EDITORIAL COMMENT: Producers need to widen value chain

ZIMBABWE and its people cannot consume their way to riches, or even to middle-income status: they have to produce to raise their standards of living and our industrialists need to start thinking about their whole production and value chain, not just the last leg with all inputs and all final packaging imported.

There are no magic wands or silver bullets. What is required is hard work directed by applied intelligence and an end to the idea that everyone is entitled to everything.

This week’s liberalisation of import licences to make importing groceries easier will not make much difference since, unlike the last period of open imports, there will be no allocations from the Reserve Bank. So the final price of any new imported finished goods put on sale will be significantly higher than the same Zimbabwean processed products.

The move is more of putting in a safety valve and killing a black market than sorting out a production problem. It is useful, but does not increase our wealth nor does it create jobs.

There has been a lot of excitement over the Government’s Transitional Stabilisation Programme, a far more important measure. But again people must read the title. Fiscal reform is vital to ensure that the Government can provide the essential services of a modern society without wrecking the economy. But in itself it will not create a single job or add a single dollar to national wealth. What it does do is allow the real producers, everyone from the old farmer with 5 acres to the CEO of the largest industrial conglomerate, to produce without continually wondering if they are wasting their time.

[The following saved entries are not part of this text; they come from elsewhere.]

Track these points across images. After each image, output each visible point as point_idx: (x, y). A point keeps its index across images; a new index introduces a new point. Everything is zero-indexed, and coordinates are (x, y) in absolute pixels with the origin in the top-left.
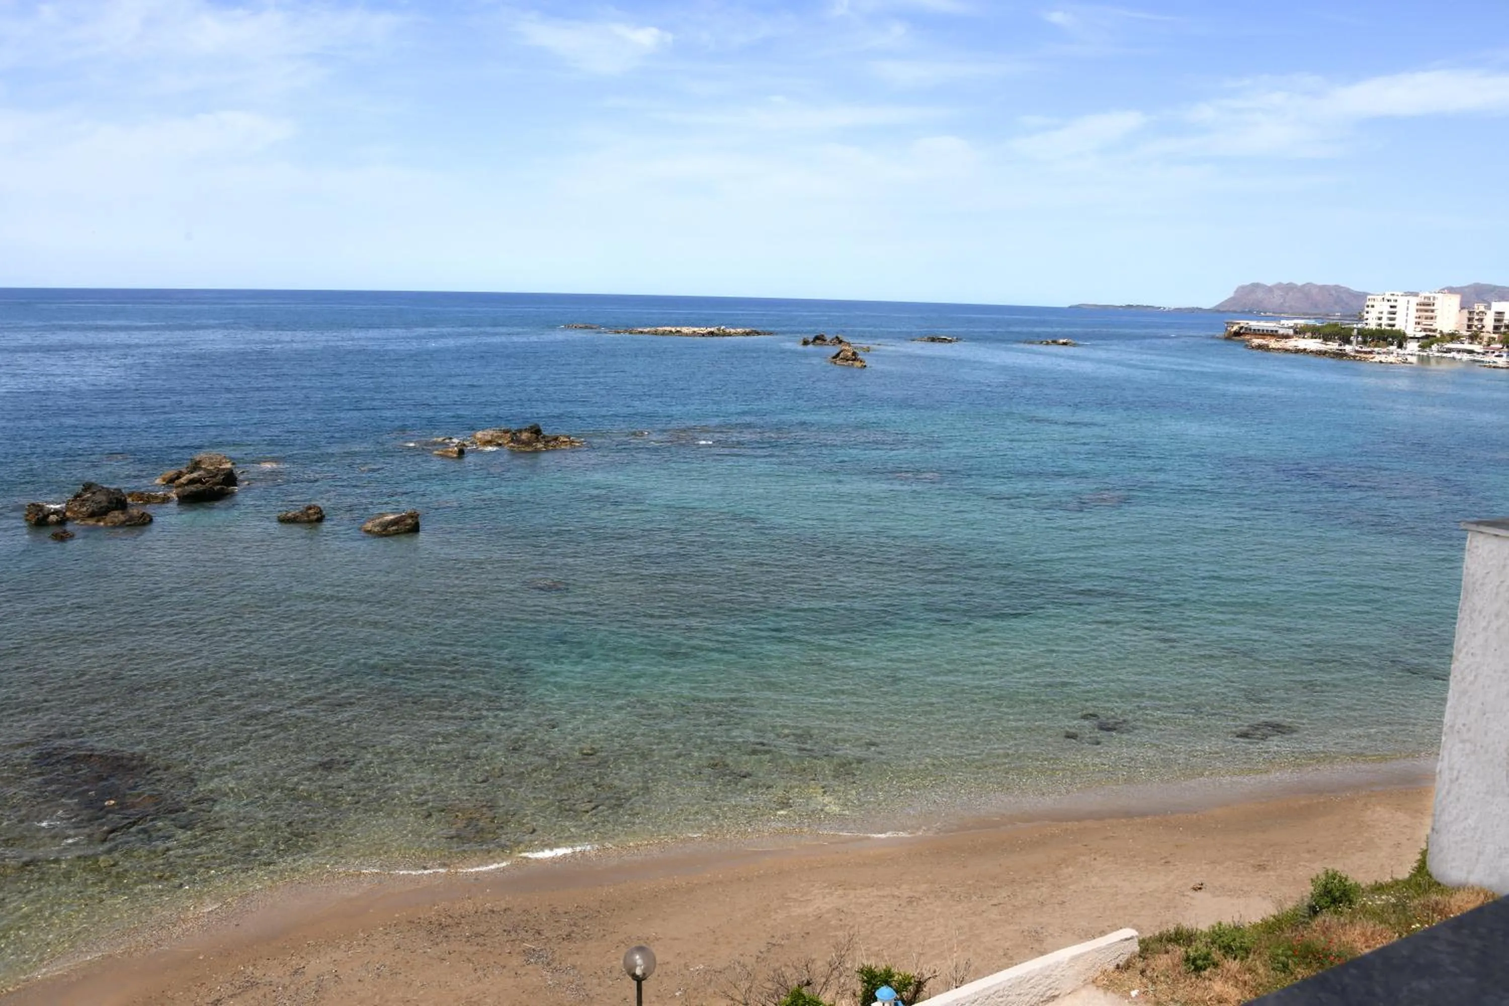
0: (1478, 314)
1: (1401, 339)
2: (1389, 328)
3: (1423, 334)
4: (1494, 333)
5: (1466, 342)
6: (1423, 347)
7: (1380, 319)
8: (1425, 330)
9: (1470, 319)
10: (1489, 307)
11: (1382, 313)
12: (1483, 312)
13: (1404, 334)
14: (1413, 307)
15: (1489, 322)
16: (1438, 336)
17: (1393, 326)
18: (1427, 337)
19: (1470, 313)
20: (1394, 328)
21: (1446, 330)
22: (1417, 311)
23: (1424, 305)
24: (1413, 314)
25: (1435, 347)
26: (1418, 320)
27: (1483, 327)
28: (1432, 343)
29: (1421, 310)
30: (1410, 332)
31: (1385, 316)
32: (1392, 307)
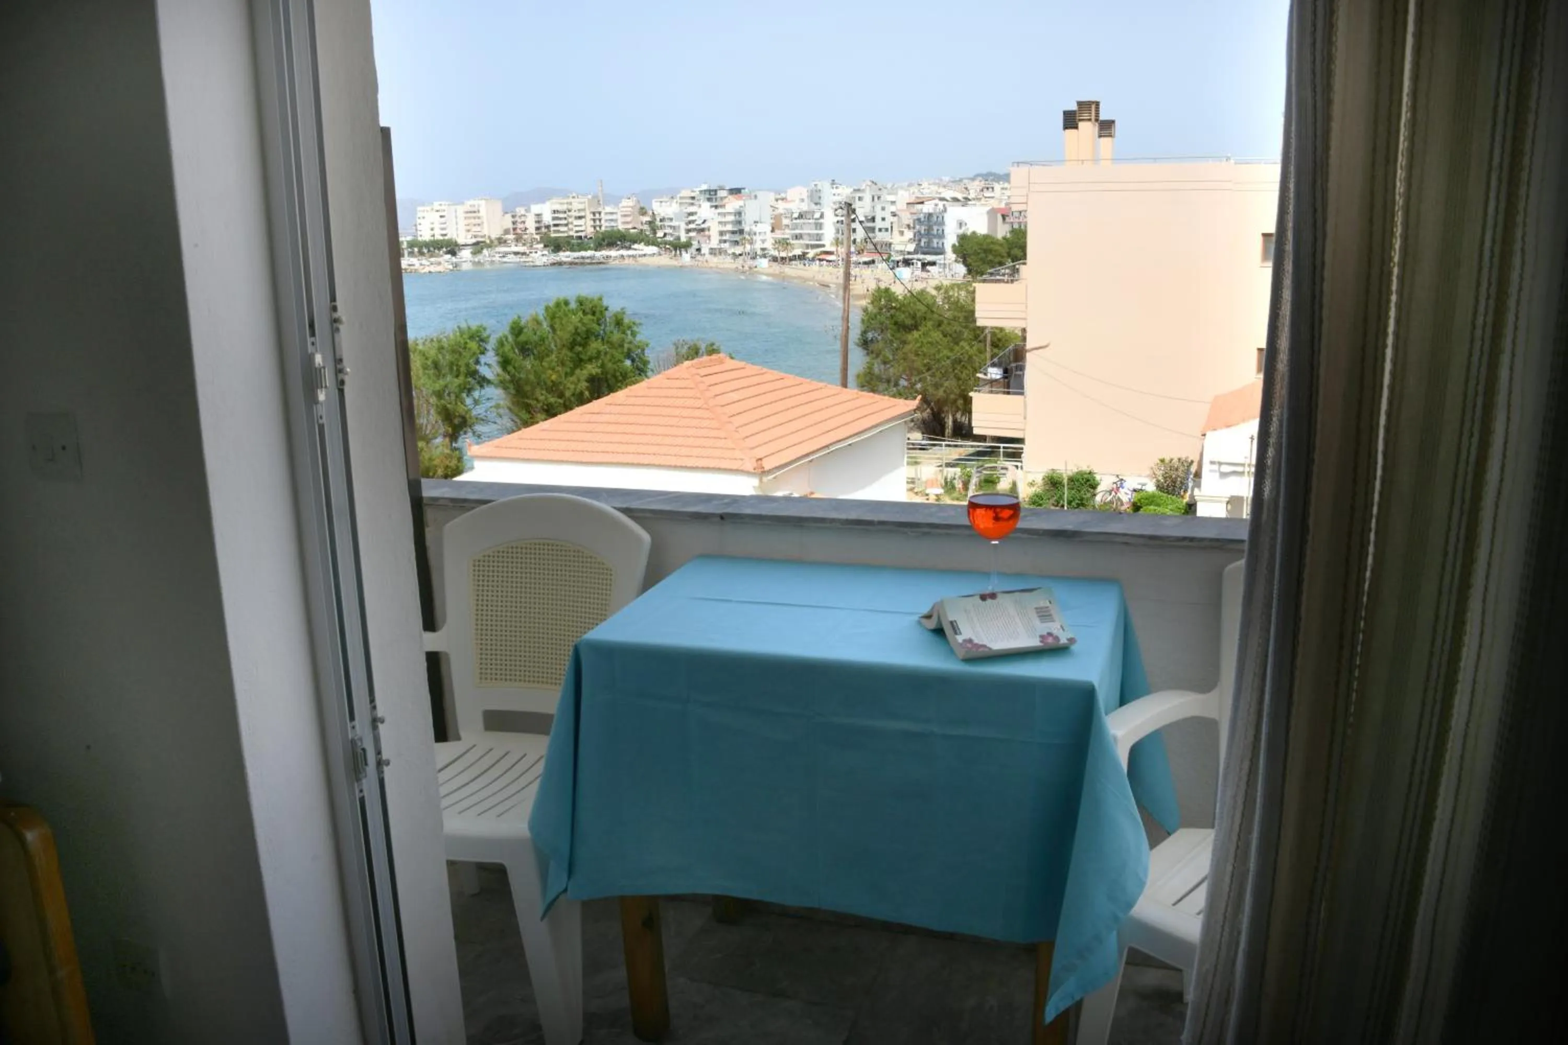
0: (520, 217)
1: (452, 248)
2: (441, 238)
3: (474, 240)
4: (537, 234)
5: (513, 245)
6: (474, 253)
7: (432, 229)
8: (475, 237)
9: (514, 223)
10: (528, 211)
11: (432, 223)
12: (524, 215)
13: (456, 242)
14: (461, 215)
15: (531, 225)
16: (488, 241)
17: (445, 235)
18: (477, 243)
19: (513, 216)
20: (446, 238)
21: (493, 237)
22: (466, 218)
23: (471, 212)
24: (462, 223)
25: (485, 252)
26: (468, 228)
27: (526, 229)
28: (482, 249)
29: (469, 218)
30: (461, 241)
31: (437, 226)
32: (441, 217)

It is a necessary condition for sustained growth, but not a sufficient condition by a long way. Growth comes from production. And this requires in many cases a culture change. We can take examples.

In the 1930s, during the Great Depression, a bright Zimbabwean figured out after some experiments how to make a product using Zimbabwean oranges bought cheaply at harvest time, Zimbabwean sugar and a tiny bit of imported sulphur dioxide as a preservative and have a product he could sell 12 months of the year. Mazoe Orange was born.

When Zimbabwe was self-sufficient in cooking oil, there was a range of products. Some industrialists sold cotton-seed oil, although it does need a five-step refining process. Others had a premium sunflower oil. Others used Zimbabwean soyabean. Industrialists figured out what raw materials Zimbabwean farmers could grow and then made money processing these rather than seeking continual imports.

These days canola oil is a major product in many countries. This is made from the seeds of rape, that same vegetable found in almost every kitchen garden, but for some reason no one in Zimbabwe has gone commercial with a slightly different seed variety. We wonder why.

One company, however, has become innovative. Pure Drop has for three years signed input contracts with competent farmers to grow soya. They still need imports, but at least they have started a process that others need to join. They are not totally at the mercy of the RBZ issuing currency earned by others.

We are sure the Government would be delighted to hand over lists of farmers who have benefited from Command Agriculture successfully for private companies to sign up and so minimise risks.

It is the same with wheat. No one is stopping millers contracting farmers to grow the crop. Again the Government will be delighted to share the load and the millers, with an irrigated crop, have a near certain harvest instead of whining every week.

Tourism is now an obvious industry for quick gains. It is labour intensive as well and although many jobs are at the bottom end of wage scales they pay a lot better than selling bananas on pavements. We need to cut conference waffle and start some serious marketing and encourage serious investors into areas, such as Victoria Falls, where facilities are close to full utilisation.

The RBZ in its role as bank overseer and as the setter of monetary policies could help producers. Many banks seems more willing to lend to salaried consumers without questions as to how the money is used rather than do careful merchant banking so industrialists can buy raw materials in one swoop at harvest time from farmers for year-round processing.

The RBZ has reintroduced reserve requirements to mop up excess liquidity created by past sloppy fiscal policies.

We think it should consider variable percentages depending on loan books, with banks doing the heavy lifting in the productive sector having lower requirements than those dishing out loans for pure consumption.

Zimbabwe has come a long way from the total meltdown at the end of 2008.

But the consumer-led boom that got us back on our feet now has to give way to production-dominated growth with producers combining a lot more innovation and taking on greater responsibilities than they ever imagined. It has been done; it is possible; it must be implemented.